18. The Conference concluded that the countries of the region have recognized the enormous gap between the scale and cost of food borne illnesses and their capacity to address them. Within this context, the Conference made numerous practical recommendations to bridge this gap, including the following key points:
19. At the request of the Member states of the respective regions, FAO and WHO are in the process of planning Regional Conferences on Food Safety in the Near East, Africa, and the Americas and the Caribbean to be held in 2005 in a similar format to those held in Europe in 2002 and in Asia and the Pacific in 2004.
20. The Twenty-third FAO Regional Conference for Africa (Johannesburg, South Africa, 1 to 5 March 2004) supported the convening of an FAO/WHO Regional Conference on Food Safety for Africa in principle, and advised that the Permanent Representatives to FAO in Rome should continue their discussions with FAO/WHO Secretariat to agree on the time and venue of the Conference and further details on the themes and organization of the Conference. The African Group of Ambassadors and Permanent Representatives to FAO (at a meeting held on 4 May 2004) supported the offer of Zimbabwe to host such Conference in 2005, which was accepted by the Director-General of FAO. The venue of the Conference is contingent upon approval by the Director-General of WHO. Discussions on the technical content of the Conference were held in conjunction with the 27th Session of the Codex Alimentarius Commission (CAC) (Geneva, 29 June 2004) and with GF-2 (Bangkok, 14 October 2004).

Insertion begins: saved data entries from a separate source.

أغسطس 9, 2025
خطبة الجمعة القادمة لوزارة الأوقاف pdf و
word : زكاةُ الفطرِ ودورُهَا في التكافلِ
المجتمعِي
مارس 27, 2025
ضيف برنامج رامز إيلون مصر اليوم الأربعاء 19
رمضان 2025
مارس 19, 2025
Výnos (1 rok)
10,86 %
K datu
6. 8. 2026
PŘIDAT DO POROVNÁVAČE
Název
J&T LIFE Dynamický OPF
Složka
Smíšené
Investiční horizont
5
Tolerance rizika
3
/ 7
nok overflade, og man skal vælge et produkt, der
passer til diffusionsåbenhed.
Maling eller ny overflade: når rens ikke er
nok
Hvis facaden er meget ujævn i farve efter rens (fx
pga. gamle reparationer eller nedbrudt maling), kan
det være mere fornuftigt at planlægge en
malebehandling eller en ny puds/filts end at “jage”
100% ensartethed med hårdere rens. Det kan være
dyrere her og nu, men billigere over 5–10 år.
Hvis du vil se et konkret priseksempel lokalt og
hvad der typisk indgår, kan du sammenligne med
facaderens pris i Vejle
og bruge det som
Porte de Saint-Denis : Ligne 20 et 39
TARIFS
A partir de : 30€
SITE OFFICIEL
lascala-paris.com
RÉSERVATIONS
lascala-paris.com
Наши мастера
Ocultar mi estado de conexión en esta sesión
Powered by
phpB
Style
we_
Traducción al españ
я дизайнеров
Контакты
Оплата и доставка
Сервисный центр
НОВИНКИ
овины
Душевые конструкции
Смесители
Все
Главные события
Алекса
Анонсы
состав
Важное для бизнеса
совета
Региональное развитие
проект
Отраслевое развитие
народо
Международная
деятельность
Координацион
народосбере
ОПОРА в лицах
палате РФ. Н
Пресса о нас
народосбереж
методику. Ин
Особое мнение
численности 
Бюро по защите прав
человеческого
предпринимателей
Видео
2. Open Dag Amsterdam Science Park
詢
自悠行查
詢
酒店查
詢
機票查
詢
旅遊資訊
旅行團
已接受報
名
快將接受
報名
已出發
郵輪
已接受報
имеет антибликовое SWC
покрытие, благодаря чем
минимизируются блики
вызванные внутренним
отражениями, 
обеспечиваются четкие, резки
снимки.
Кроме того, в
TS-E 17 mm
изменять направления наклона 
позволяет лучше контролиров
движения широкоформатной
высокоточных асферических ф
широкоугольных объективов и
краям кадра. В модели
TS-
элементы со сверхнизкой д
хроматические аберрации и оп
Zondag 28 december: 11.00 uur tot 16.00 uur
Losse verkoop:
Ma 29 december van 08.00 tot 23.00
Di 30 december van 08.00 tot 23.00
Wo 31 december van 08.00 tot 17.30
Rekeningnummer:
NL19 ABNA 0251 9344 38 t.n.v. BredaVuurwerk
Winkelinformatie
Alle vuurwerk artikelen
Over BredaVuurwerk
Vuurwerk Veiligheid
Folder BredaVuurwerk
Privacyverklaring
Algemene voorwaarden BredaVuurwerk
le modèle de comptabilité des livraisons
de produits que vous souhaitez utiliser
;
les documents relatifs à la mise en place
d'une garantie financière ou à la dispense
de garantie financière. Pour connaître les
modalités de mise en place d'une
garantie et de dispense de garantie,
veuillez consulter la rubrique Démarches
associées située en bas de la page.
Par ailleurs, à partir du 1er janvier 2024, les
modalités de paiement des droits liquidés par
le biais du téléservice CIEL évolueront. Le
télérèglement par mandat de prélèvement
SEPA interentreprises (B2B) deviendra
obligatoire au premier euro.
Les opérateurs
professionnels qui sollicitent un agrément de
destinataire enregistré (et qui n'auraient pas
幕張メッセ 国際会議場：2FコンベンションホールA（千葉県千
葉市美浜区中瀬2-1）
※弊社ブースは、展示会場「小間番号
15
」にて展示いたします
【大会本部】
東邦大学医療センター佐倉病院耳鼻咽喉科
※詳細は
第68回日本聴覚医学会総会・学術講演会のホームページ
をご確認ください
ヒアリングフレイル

21. FAO and WHO convened a meeting with the delegates of Latin America and the Caribbean attending the 27th Session of the Codex Alimentarius Commission (Geneva, 2 July 2004) to confirm their interest in organizing a regional food safety conference and discuss the possible technical content of such a conference. Because of the regional structure of WHO and in an effort to invite every FAO and WHO member country to a regional food safety conference, FAO and WHO agreed to include the Governments of Canada and the United States of America in future planning and in the Conference itself. The venue of such Conference is still pending consideration by FAO and WHO of all such offers. The Conference would be held during the second half of 2005.
22. The participants at an informal meeting held with the delegations of the countries of the Near East region attending the 27th Session of the Codex Alimentarius Commission confirmed the interest of the region in holding a regional conference on food safety. The participants also indicated the mutual benefits of holding such a conference in connection with the Third Session of the Codex Coordinating Committee for the Near East (Amman, Jordan, 7 to 10 March 2005), which would allow food safety officers from health, agriculture and other relevant sectors to meet to further discuss issues of importance to the region. The delegation of Jordan (current Codex Coordinator for the Near East) welcomed the idea of holding the meetings jointly and offered full cooperation in the organization of the Conference.